At a recent risk management workshop, representatives of the American Red Cross (Greg Stockton), Ellis and Associates (Larry Newell), and the YMCA (Laura Slane) staffed a panel to discuss current aquatic issues. A summary of their comments and information follows. In planning for hiring aquatic staff for 2000, this information will provide an important backdrop to needs and concerns.
Drowning is the second leading cause of death in youth aged one to nineteen. There are, on average, 1,500 deaths a year in this age group due to drowning. The drowning rates for males are four times those for females. The drowning rates for African Americans are two times (females) to four times (males) those for Caucasians. 40 percent of all drownings occur on Saturdays and Sundays. 66 percent occur between May and August.
The average drowning victim is a young male, six to ten years of age, who is a weak swimmer or nonswimmer. In many instances, this victim is left temporarily unattended and is found submerged or face down. In 1997, there were 2,300 drownings in the United States. Five to seven hundred of these drownings, on average, occur in guarded waterfronts (or pools). While few of them occur in camps, safeguards are important.
Survivors are found and rescued in less than two minutes on average. If they have been submersed up to one minute, their chance for recovery is excellent. If submersed two minutes, recovery is generally good. Three minutes, recovery chances are fair. Four minutes, recovery chances are poor. If you are still doing CPR when EMS arrives, there is only a 10 percent survival rate. If EMS is still doing CPR when they transport, there is only a 5 percent survival rate.
Near Drownings are also expensive psychologically, physically, and financially. For every drowning that occurs, four times as many persons are taken to a hospital and require admittance for treatment. On average, it costs $75-80,000 to treat a near-drowning victim in this hospital . . . that is physical treatment only and does not include the additional costs to deal with psychological trauma.
For every drowning that occurs, anywhere from eight to twenty times as many persons are taken to an emergency room for treatment.

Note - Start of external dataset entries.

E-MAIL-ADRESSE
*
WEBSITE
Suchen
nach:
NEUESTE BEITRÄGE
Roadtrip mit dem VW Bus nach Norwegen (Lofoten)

Lifeguards tend to be young, and their maturity level is difficult to determine upon hiring. A near-drowning or drowning changes forever the perspective of guards on duty at the time. But this is a learning that comes after the fact. New lifeguards want to do a good job, but they lack the experience to know how. Experienced guards who have not dealt with a drowning or near-drowning can become complacent.
It is critical that there be in-service training to help keep guards vigilant in their responsibility. Lifeguards don’t always handle things well in their first few minutes of action, but the survival rates mentioned earlier in this article demonstrate the importance of quick action since the first few minutes are critical.

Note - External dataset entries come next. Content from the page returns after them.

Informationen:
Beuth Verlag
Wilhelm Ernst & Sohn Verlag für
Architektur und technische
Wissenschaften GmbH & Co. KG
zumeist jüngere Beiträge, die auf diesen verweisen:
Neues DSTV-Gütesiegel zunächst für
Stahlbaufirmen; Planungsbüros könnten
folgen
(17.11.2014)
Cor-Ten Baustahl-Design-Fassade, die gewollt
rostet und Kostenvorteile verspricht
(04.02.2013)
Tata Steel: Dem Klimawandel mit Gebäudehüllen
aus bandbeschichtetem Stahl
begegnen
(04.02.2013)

Training for guards needs to focus on attentiveness, positioning to constantly be scanning the area, ease of identification of nonswimmers, and preparedness to handle rescues.
There must be systems in place to access equipment. Where are the reaching poles? Where is the backboard? Where are masks kept? Do guards always have a rescue tube with them? How is the next level of emergency care accessed? Is there a phone at the lake? How does a guard summon the nurse or EMS? Time is critical!

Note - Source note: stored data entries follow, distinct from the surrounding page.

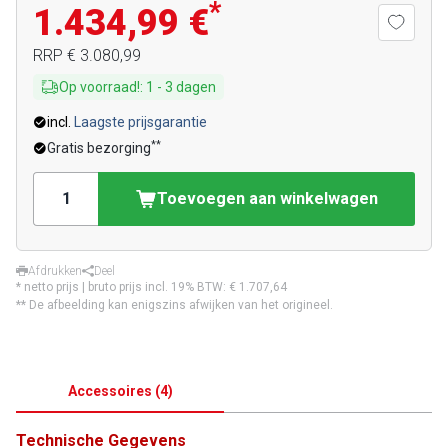
*
1.434,99 €
RRP
€ 3.080,99
Op voorraad!
:
1
-
3
dagen
incl.
Laagste prijsgarantie
**
Gratis bezorging
Toevoegen aan winkelwagen
Afdrukken
Deel
* netto prijs | bruto prijs incl. 19% BTW:
€ 1.707,64
** De afbeelding kan enigszins afwijken van het origineel.
Accessoires
(
4
)
Technische Gegevens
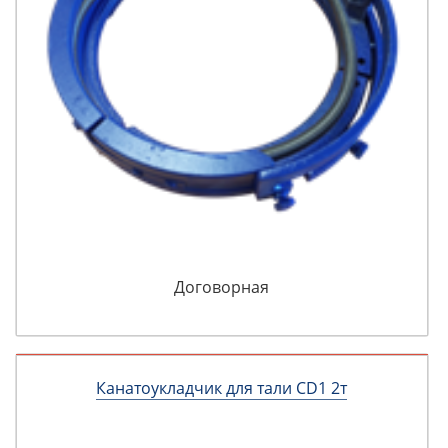
Договорная
Канатоукладчик для тали CD1 2т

There must also be systems in place to manage the facility. How is supervision handled? When are guards rotated? What training is provided? How frequently do you verify the skills of participants?
Facility Design for Safety Consciousness
Many lifeguard chairs are now designed with padded foot rests to make standing easier. Many new commercial and municipal pools that serve thousands of guests daily are now designed with underwater cameras and on-deck cameras. When guards rotate away from the pool, they may switch to watching monitors whose cameras are scanning the facility.
Automatic External Defibrillators (AEDs) can help re-start the heart, but they are not the answer to drownings. You still need persons trained in CPR to do rescue breathing. AEDs are not currently the standard of care in camps. The standard is well-trained lifeguards whose skills are kept up to date, whose work is supervised, and whose abilities are verified.
Ellis and Associates is now preparing a new book on In-Service Training of Lifeguards. It should be ready by March of 2000. It will include update information and training materials on conditioning, rescues, infectious disease, and other important topics.
What To Do Right Now
First, review accidents and incidents that may have occurred in the past several years at your aquatic facilities. Learn what was happening, who was involved, what might have been done to prevent the situation, time of day, day of week, and staff on duty (number and qualifications).
Develop procedures for next year that address the issues raised in this analysis. Consider what your backup is to staff on duty. How can they access additional help? How can they get immediate assistance in case of an emergency. If only one or two staff members are on duty, and all are involved in the rescue, how do they obtain help?
The thinking and planning you do now can help you hire and train a stronger staff to help provide an even more safety-conscious group to supervise aquatic activities.